TASK TO COMPLETE >> Restate word for word the line containing "List each element's" and each line that follows it, through the last line below, and nothing else.

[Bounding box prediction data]
-- -- --
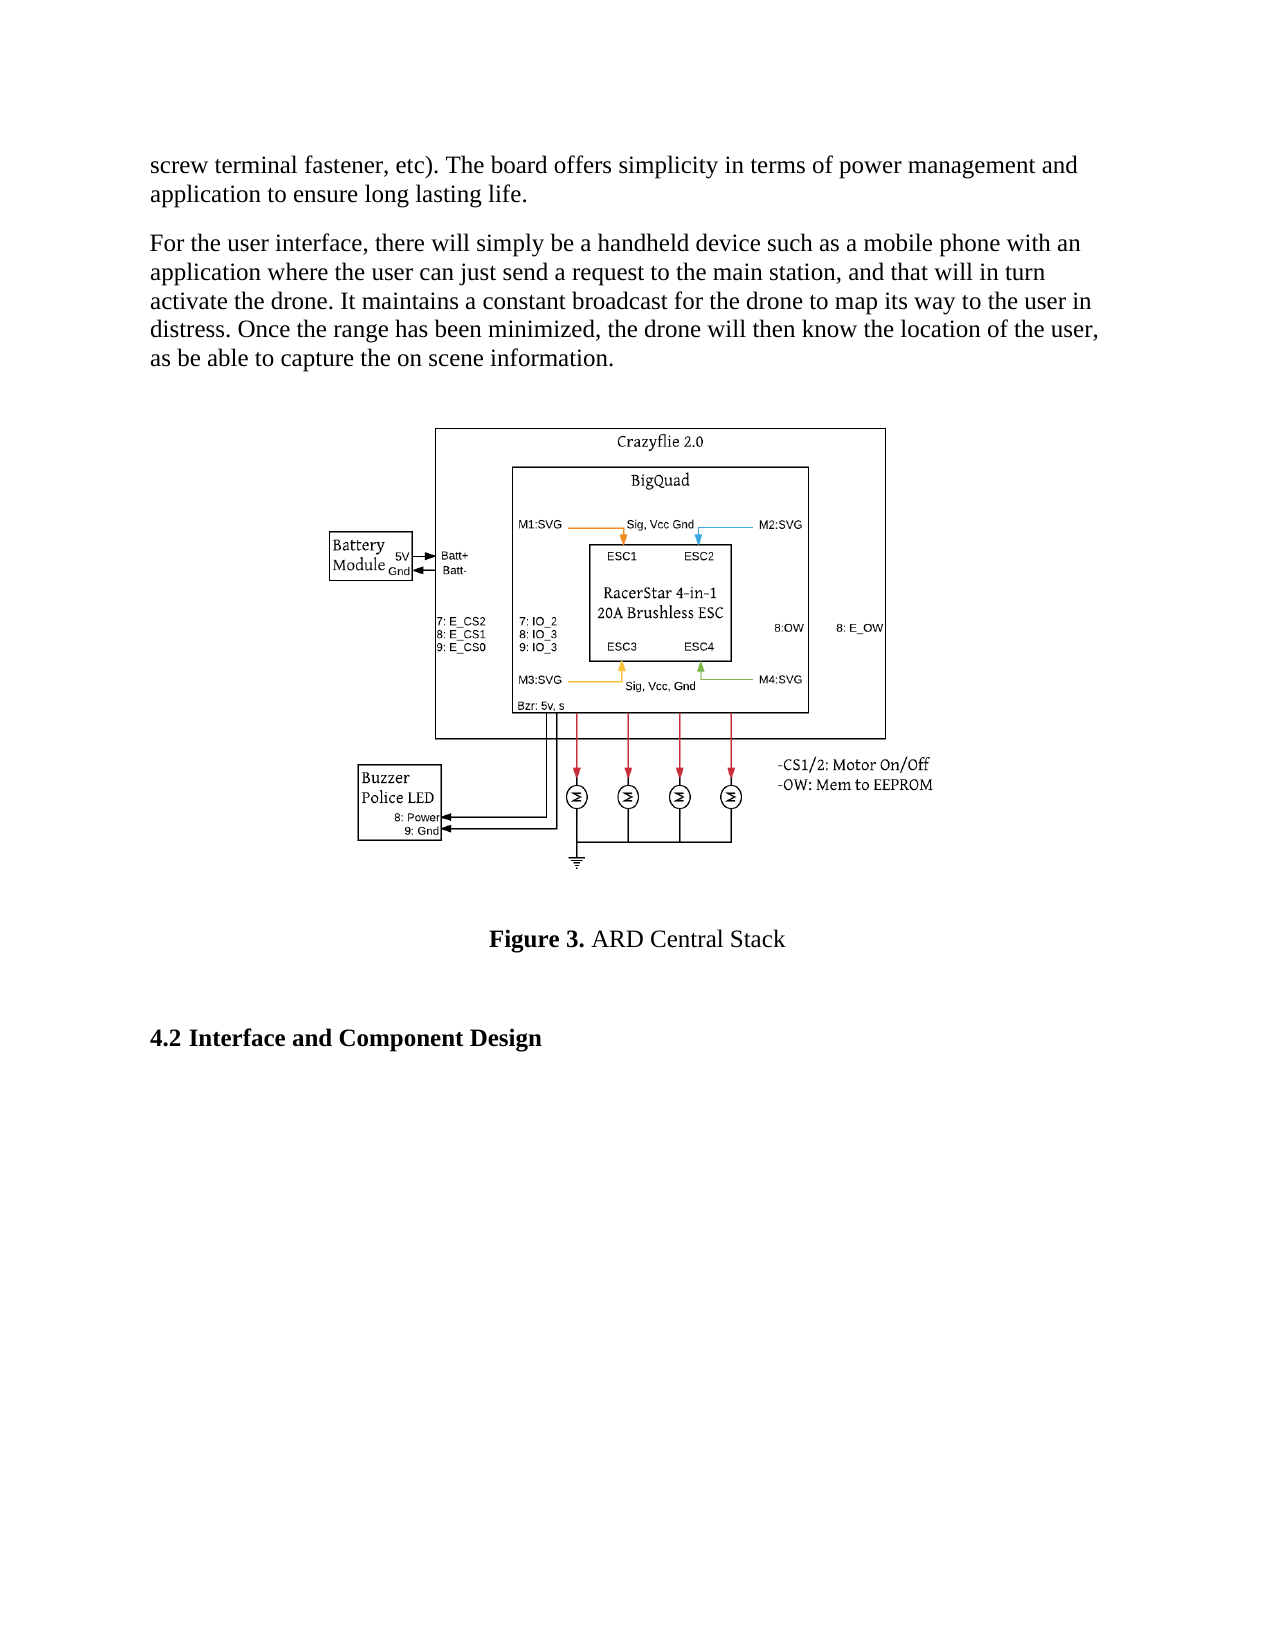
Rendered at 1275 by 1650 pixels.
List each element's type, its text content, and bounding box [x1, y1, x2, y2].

picture [284, 392, 990, 904]
text Figure 3. ARD Central Stack [149, 924, 1125, 953]
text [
-- -- --
TASK ANSWER >>
List each element's type, its text content, and bounding box [x1, y1, x2, y2].

picture [284, 392, 990, 904]
text Figure 3. ARD Central Stack [149, 924, 1125, 953]
text [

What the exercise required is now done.